● Exercise aim
Reproduce every line of the records below character for character, keeping each line as it appears.

● Task input
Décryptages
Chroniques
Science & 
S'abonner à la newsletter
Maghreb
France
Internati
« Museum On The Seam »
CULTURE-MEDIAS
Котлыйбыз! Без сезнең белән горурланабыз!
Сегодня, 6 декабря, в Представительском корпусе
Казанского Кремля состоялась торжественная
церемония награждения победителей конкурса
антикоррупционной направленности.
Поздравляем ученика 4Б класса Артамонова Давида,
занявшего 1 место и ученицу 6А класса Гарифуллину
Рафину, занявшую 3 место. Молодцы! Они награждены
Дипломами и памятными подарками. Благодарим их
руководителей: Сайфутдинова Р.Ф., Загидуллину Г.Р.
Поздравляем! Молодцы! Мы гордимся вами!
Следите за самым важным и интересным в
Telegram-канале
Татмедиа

● Response to the task
Décryptages
Chroniques
Science & 
S'abonner à la newsletter
Maghreb
France
Internati
« Museum On The Seam »
CULTURE-MEDIAS
Котлыйбыз! Без сезнең белән горурланабыз!
Сегодня, 6 декабря, в Представительском корпусе
Казанского Кремля состоялась торжественная
церемония награждения победителей конкурса
антикоррупционной направленности.
Поздравляем ученика 4Б класса Артамонова Давида,
занявшего 1 место и ученицу 6А класса Гарифуллину
Рафину, занявшую 3 место. Молодцы! Они награждены
Дипломами и памятными подарками. Благодарим их
руководителей: Сайфутдинова Р.Ф., Загидуллину Г.Р.
Поздравляем! Молодцы! Мы гордимся вами!
Следите за самым важным и интересным в
Telegram-канале
Татмедиа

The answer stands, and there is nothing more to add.